-------- GIVEN DATA --------

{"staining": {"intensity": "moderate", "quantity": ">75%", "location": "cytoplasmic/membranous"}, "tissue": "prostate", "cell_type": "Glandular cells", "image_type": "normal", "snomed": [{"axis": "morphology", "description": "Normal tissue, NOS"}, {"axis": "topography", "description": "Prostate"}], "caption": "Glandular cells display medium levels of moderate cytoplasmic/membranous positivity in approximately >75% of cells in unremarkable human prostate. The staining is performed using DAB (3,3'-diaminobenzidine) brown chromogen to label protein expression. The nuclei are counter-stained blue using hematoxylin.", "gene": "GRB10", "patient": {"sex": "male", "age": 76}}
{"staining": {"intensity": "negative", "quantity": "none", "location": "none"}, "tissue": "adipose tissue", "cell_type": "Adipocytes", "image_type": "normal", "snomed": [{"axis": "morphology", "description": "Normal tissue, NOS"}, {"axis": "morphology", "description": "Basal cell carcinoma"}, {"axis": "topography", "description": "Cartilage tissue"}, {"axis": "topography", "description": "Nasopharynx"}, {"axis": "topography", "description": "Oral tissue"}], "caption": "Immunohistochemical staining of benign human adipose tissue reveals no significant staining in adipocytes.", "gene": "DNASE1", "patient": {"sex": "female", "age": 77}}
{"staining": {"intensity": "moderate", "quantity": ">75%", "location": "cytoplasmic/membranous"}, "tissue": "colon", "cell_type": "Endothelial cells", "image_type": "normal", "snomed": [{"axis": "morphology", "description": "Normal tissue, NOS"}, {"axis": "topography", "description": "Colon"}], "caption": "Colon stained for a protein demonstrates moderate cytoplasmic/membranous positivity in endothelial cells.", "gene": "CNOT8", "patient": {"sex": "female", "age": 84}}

--------

▸ **TO DO**
Please repeat each line above exactly.

▸ **ANSWER TO THE EXERCISE**
{"staining": {"intensity": "moderate", "quantity": ">75%", "location": "cytoplasmic/membranous"}, "tissue": "prostate", "cell_type": "Glandular cells", "image_type": "normal", "snomed": [{"axis": "morphology", "description": "Normal tissue, NOS"}, {"axis": "topography", "description": "Prostate"}], "caption": "Glandular cells display medium levels of moderate cytoplasmic/membranous positivity in approximately >75% of cells in unremarkable human prostate. The staining is performed using DAB (3,3'-diaminobenzidine) brown chromogen to label protein expression. The nuclei are counter-stained blue using hematoxylin.", "gene": "GRB10", "patient": {"sex": "male", "age": 76}}
{"staining": {"intensity": "negative", "quantity": "none", "location": "none"}, "tissue": "adipose tissue", "cell_type": "Adipocytes", "image_type": "normal", "snomed": [{"axis": "morphology", "description": "Normal tissue, NOS"}, {"axis": "morphology", "description": "Basal cell carcinoma"}, {"axis": "topography", "description": "Cartilage tissue"}, {"axis": "topography", "description": "Nasopharynx"}, {"axis": "topography", "description": "Oral tissue"}], "caption": "Immunohistochemical staining of benign human adipose tissue reveals no significant staining in adipocytes.", "gene": "DNASE1", "patient": {"sex": "female", "age": 77}}
{"staining": {"intensity": "moderate", "quantity": ">75%", "location": "cytoplasmic/membranous"}, "tissue": "colon", "cell_type": "Endothelial cells", "image_type": "normal", "snomed": [{"axis": "morphology", "description": "Normal tissue, NOS"}, {"axis": "topography", "description": "Colon"}], "caption": "Colon stained for a protein demonstrates moderate cytoplasmic/membranous positivity in endothelial cells.", "gene": "CNOT8", "patient": {"sex": "female", "age": 84}}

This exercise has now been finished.